Task objective: Render everything from the start of the listing down to and including the line containing "Administrer cookies" as a JSON list of strings, one string per line, with blank lines omitted.

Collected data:
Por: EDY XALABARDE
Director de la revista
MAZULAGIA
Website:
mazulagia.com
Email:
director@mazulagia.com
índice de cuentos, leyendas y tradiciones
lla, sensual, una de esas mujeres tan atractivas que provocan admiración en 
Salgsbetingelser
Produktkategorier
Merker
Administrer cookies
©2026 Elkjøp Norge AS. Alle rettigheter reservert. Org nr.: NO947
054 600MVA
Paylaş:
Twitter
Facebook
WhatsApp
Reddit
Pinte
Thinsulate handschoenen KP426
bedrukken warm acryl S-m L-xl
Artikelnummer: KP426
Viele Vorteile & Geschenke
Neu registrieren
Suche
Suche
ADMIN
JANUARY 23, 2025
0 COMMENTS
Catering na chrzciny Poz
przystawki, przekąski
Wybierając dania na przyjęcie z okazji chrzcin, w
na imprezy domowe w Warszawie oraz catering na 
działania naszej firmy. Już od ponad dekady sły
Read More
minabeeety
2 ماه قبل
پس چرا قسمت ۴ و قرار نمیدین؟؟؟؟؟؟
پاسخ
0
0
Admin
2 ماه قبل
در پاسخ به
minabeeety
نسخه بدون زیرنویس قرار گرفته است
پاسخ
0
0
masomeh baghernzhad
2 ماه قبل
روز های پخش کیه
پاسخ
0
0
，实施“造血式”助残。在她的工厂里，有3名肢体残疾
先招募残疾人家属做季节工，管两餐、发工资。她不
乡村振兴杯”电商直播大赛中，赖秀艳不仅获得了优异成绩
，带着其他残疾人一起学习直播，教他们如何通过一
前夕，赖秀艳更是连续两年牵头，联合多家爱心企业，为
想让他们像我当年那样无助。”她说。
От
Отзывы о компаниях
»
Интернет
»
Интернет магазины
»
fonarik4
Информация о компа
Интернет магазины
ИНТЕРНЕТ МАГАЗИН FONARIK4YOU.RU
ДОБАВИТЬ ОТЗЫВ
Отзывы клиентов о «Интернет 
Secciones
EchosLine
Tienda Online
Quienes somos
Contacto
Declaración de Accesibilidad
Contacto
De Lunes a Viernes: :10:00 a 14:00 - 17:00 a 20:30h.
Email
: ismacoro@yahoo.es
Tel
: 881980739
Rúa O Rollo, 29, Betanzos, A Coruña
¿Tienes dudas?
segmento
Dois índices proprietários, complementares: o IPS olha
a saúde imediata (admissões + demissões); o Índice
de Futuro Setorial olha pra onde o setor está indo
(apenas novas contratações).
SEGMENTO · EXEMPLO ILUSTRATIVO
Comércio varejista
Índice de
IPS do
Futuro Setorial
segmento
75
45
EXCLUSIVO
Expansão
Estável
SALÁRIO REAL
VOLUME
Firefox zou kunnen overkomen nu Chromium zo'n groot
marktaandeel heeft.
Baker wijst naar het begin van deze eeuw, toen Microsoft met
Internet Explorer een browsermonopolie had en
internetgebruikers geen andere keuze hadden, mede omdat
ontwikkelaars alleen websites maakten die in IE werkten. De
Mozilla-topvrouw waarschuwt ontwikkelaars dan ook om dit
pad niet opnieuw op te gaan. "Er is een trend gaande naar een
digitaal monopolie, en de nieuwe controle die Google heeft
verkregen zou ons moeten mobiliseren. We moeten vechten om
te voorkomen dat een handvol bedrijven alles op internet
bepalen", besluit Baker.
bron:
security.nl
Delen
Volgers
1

Response area:
[
  "Por: EDY XALABARDE",
  "Director de la revista",
  "MAZULAGIA",
  "Website:",
  "mazulagia.com",
  "Email:",
  "director@mazulagia.com",
  "índice de cuentos, leyendas y tradiciones",
  "lla, sensual, una de esas mujeres tan atractivas que provocan admiración en ",
  "Salgsbetingelser",
  "Produktkategorier",
  "Merker",
  "Administrer cookies"
]